Problem details
Leave every picture out and return the rest of the listing verbatim.

Input
----------
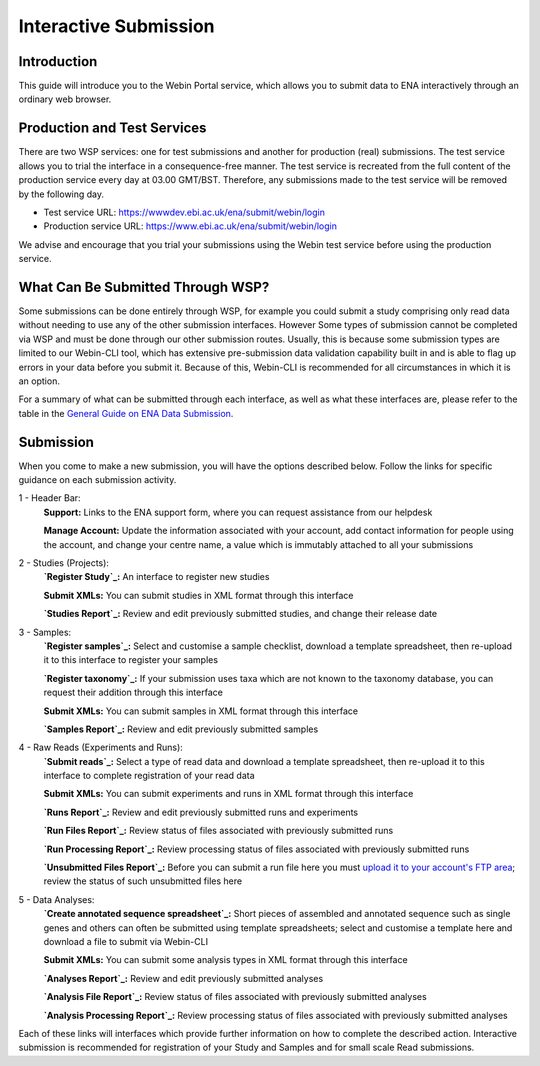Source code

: ======================
Interactive Submission
======================


Introduction
============


This guide will introduce you to the Webin Portal service, which allows you to submit data to ENA
interactively through an ordinary web browser.


Production and Test Services
============================


There are two WSP services: one for test submissions and another for production (real) submissions.
The test service allows you to trial the interface in a consequence-free manner.
The test service is recreated from the full content of the production service every day at 03.00 GMT/BST.
Therefore, any submissions made to the test service will be removed by the following day.

- Test service URL: https://wwwdev.ebi.ac.uk/ena/submit/webin/login
- Production service URL: https://www.ebi.ac.uk/ena/submit/webin/login

We advise and encourage that you trial your submissions using the Webin test service before using the production
service.


What Can Be Submitted Through WSP?
==================================


Some submissions can be done entirely through WSP, for example you could submit a study comprising only read data
without needing to use any of the other submission interfaces.
However Some types of submission cannot be completed via WSP and must be done through our other submission routes.
Usually, this is because some submission types are limited to our Webin-CLI tool, which has extensive pre-submission
data validation capability built in and is able to flag up errors in your data before you submit it.
Because of this, Webin-CLI is recommended for all circumstances in which it is an option.

For a summary of what can be submitted through each interface, as well as what these interfaces are, please refer to the
table in the `General Guide on ENA Data Submission <../general-guide.html>`_.


Submission
==========


When you come to make a new submission, you will have the options described below.
Follow the links for specific guidance on each submission activity.


.. image:: ../images/wsp_dashboard.png

1 - Header Bar:
  **Support:** Links to the ENA support form, where you can request assistance from our helpdesk

  **Manage Account:** Update the information associated with your account, add contact information for people using
  the account, and change your centre name, a value which is immutably attached to all your submissions

2 - Studies (Projects):
  **`Register Study`_:** An interface to register new studies

  **Submit XMLs:** You can submit studies in XML format through this interface

  **`Studies Report`_:** Review and edit previously submitted studies, and change their release date

3 - Samples:
  **`Register samples`_:** Select and customise a sample checklist, download a template spreadsheet, then re-upload it
  to this interface to register your samples

  **`Register taxonomy`_:** If your submission uses taxa which are not known to the taxonomy database, you can request
  their addition through this interface

  **Submit XMLs:** You can submit samples in XML format through this interface

  **`Samples Report`_:** Review and edit previously submitted samples

4 - Raw Reads (Experiments and Runs):
  **`Submit reads`_:** Select a type of read data and download a template spreadsheet, then re-upload it to this
  interface to complete registration of your read data

  **Submit XMLs:** You can submit experiments and runs in XML format through this interface

  **`Runs Report`_:** Review and edit previously submitted runs and experiments

  **`Run Files Report`_:** Review status of files associated with previously submitted runs

  **`Run Processing Report`_:** Review processing status of files associated with previously submitted runs

  **`Unsubmitted Files Report`_:** Before you can submit a run file here you must `upload it to your account's FTP area`_;
  review the status of such unsubmitted files here

5 - Data Analyses:
  **`Create annotated sequence spreadsheet`_:** Short pieces of assembled and annotated sequence such as single genes
  and others can often be submitted using template spreadsheets; select and customise a template here and download a
  file to submit via Webin-CLI

  **Submit XMLs:** You can submit some analysis types in XML format through this interface

  **`Analyses Report`_:** Review and edit previously submitted analyses

  **`Analysis File Report`_:** Review status of files associated with previously submitted analyses

  **`Analysis Processing Report`_:** Review processing status of files associated with previously submitted analyses


.. _Register study (project): ../study/interactive.html
.. _Register samples: ../samples/interactive.html
.. _Register taxonomy: ../../faq/taxonomy_requests.html

.. _Submit sequence reads and experiments: ../reads/interactive.html
.. _Create annotated sequence spreadsheet: ../sequence/interactive.html

.. _upload it to your account's FTP area: ../fileprep/upload.html

.. _Studies Report: /reports-service.html
.. _Samples Report: /reports-service.html
.. _Runs Report: /reports-service.html
.. _Run Files Report: /reports-service.html
.. _Run Processing Report: /reports-service.html
.. _Unsubmitted Files Report: /reports-service.html
.. _Analyses Report: /reports-service.html
.. _Analysis File Report: /reports-service.html
.. _Analysis Processing Report: /reports-service.html

Each of these links will interfaces which provide further information on how to complete the described action.
Interactive submission is recommended for registration of your Study and Samples and for small scale Read submissions.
----------
Task answer
Source code

: ======================
Interactive Submission
======================


Introduction
============


This guide will introduce you to the Webin Portal service, which allows you to submit data to ENA
interactively through an ordinary web browser.


Production and Test Services
============================


There are two WSP services: one for test submissions and another for production (real) submissions.
The test service allows you to trial the interface in a consequence-free manner.
The test service is recreated from the full content of the production service every day at 03.00 GMT/BST.
Therefore, any submissions made to the test service will be removed by the following day.

- Test service URL: https://wwwdev.ebi.ac.uk/ena/submit/webin/login
- Production service URL: https://www.ebi.ac.uk/ena/submit/webin/login

We advise and encourage that you trial your submissions using the Webin test service before using the production
service.


What Can Be Submitted Through WSP?
==================================


Some submissions can be done entirely through WSP, for example you could submit a study comprising only read data
without needing to use any of the other submission interfaces.
However Some types of submission cannot be completed via WSP and must be done through our other submission routes.
Usually, this is because some submission types are limited to our Webin-CLI tool, which has extensive pre-submission
data validation capability built in and is able to flag up errors in your data before you submit it.
Because of this, Webin-CLI is recommended for all circumstances in which it is an option.

For a summary of what can be submitted through each interface, as well as what these interfaces are, please refer to the
table in the `General Guide on ENA Data Submission <../general-guide.html>`_.


Submission
==========


When you come to make a new submission, you will have the options described below.
Follow the links for specific guidance on each submission activity.


.. image:: ../images/wsp_dashboard.png

1 - Header Bar:
  **Support:** Links to the ENA support form, where you can request assistance from our helpdesk

  **Manage Account:** Update the information associated with your account, add contact information for people using
  the account, and change your centre name, a value which is immutably attached to all your submissions

2 - Studies (Projects):
  **`Register Study`_:** An interface to register new studies

  **Submit XMLs:** You can submit studies in XML format through this interface

  **`Studies Report`_:** Review and edit previously submitted studies, and change their release date

3 - Samples:
  **`Register samples`_:** Select and customise a sample checklist, download a template spreadsheet, then re-upload it
  to this interface to register your samples

  **`Register taxonomy`_:** If your submission uses taxa which are not known to the taxonomy database, you can request
  their addition through this interface

  **Submit XMLs:** You can submit samples in XML format through this interface

  **`Samples Report`_:** Review and edit previously submitted samples

4 - Raw Reads (Experiments and Runs):
  **`Submit reads`_:** Select a type of read data and download a template spreadsheet, then re-upload it to this
  interface to complete registration of your read data

  **Submit XMLs:** You can submit experiments and runs in XML format through this interface

  **`Runs Report`_:** Review and edit previously submitted runs and experiments

  **`Run Files Report`_:** Review status of files associated with previously submitted runs

  **`Run Processing Report`_:** Review processing status of files associated with previously submitted runs

  **`Unsubmitted Files Report`_:** Before you can submit a run file here you must `upload it to your account's FTP area`_;
  review the status of such unsubmitted files here

5 - Data Analyses:
  **`Create annotated sequence spreadsheet`_:** Short pieces of assembled and annotated sequence such as single genes
  and others can often be submitted using template spreadsheets; select and customise a template here and download a
  file to submit via Webin-CLI

  **Submit XMLs:** You can submit some analysis types in XML format through this interface

  **`Analyses Report`_:** Review and edit previously submitted analyses

  **`Analysis File Report`_:** Review status of files associated with previously submitted analyses

  **`Analysis Processing Report`_:** Review processing status of files associated with previously submitted analyses


.. _Register study (project): ../study/interactive.html
.. _Register samples: ../samples/interactive.html
.. _Register taxonomy: ../../faq/taxonomy_requests.html

.. _Submit sequence reads and experiments: ../reads/interactive.html
.. _Create annotated sequence spreadsheet: ../sequence/interactive.html

.. _upload it to your account's FTP area: ../fileprep/upload.html

.. _Studies Report: /reports-service.html
.. _Samples Report: /reports-service.html
.. _Runs Report: /reports-service.html
.. _Run Files Report: /reports-service.html
.. _Run Processing Report: /reports-service.html
.. _Unsubmitted Files Report: /reports-service.html
.. _Analyses Report: /reports-service.html
.. _Analysis File Report: /reports-service.html
.. _Analysis Processing Report: /reports-service.html

Each of these links will interfaces which provide further information on how to complete the described action.
Interactive submission is recommended for registration of your Study and Samples and for small scale Read submissions.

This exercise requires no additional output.